Amazon’s Legacy Problem

A recent blog post by fellow Cloud curmudgeon Ben Kepes shined the light on a few of the unsightly ingredients in the Amazon Web Services (AWS) Cloud sausage. Apparently, many AWS services depend upon Elastic Block Storage (EBS) solely in their first Cloud data center region, US-East-1. And while AWS generally touts a horizontally distributed, Cloud friendly architecture, this unfortunate dependence on EBS is a single point of failure. Oops.

Amazon is unlikely to provide a full explanation of this architectural faux pas, but Kepes surmises that the problem is that US-East-1 is their oldest data center, and thus Amazon hadn’t really worked out how best to architect their Cloud when they set it up. In other words, US-East-1 has a serious legacy problem.

If the problem simply centered on the technology, then this issue would be minimal. After all, tech refreshes are commonplace in today’s IT environments, and Amazon surely instituted a plan to replace and update aging technology long before AWS was a twinkle in the ecommerce bookseller’s eye. But the EBS single point of failure problem isn’t a legacy technology problem at all. It’s a legacy architecture problem.

Unfortunately for Amazon (and for its thousands of customers), legacy architecture challenges are extraordinarily difficult to resolve, even in the enterprise IT context. But Cloud Computing raises the stakes. The Cloud provider context layers complexity on this already intractable issue, because customers’ Cloud architectures leverage Amazon’s internal architecture. Changing AWS’s inner workings might have a cascading ripple effect across its customers’ architectures, which would be a catastrophe eclipsing the bad publicity from any downtime that might result from the EBS single point of failure.

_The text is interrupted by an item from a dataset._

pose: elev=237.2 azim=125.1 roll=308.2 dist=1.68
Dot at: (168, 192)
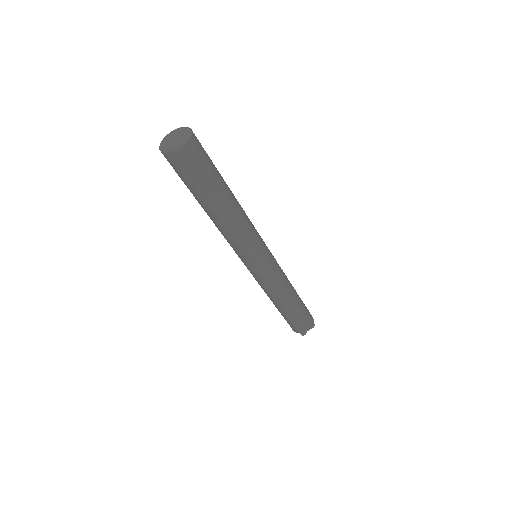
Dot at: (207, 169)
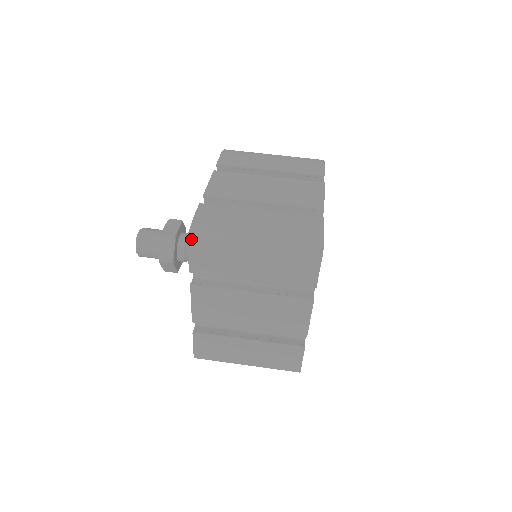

Amazon has a serious problem on their hands. They must proceed with extreme caution. Will they be able to fix their architecture without bringing down the AWS house of cards? Perhaps. My prediction is that they will eventually fix this legacy architecture issue with minimal customer downtime – but not without any downtime. The question for you is: will you be one of the unlucky customers to get caught by Amazon’s legacy architecture?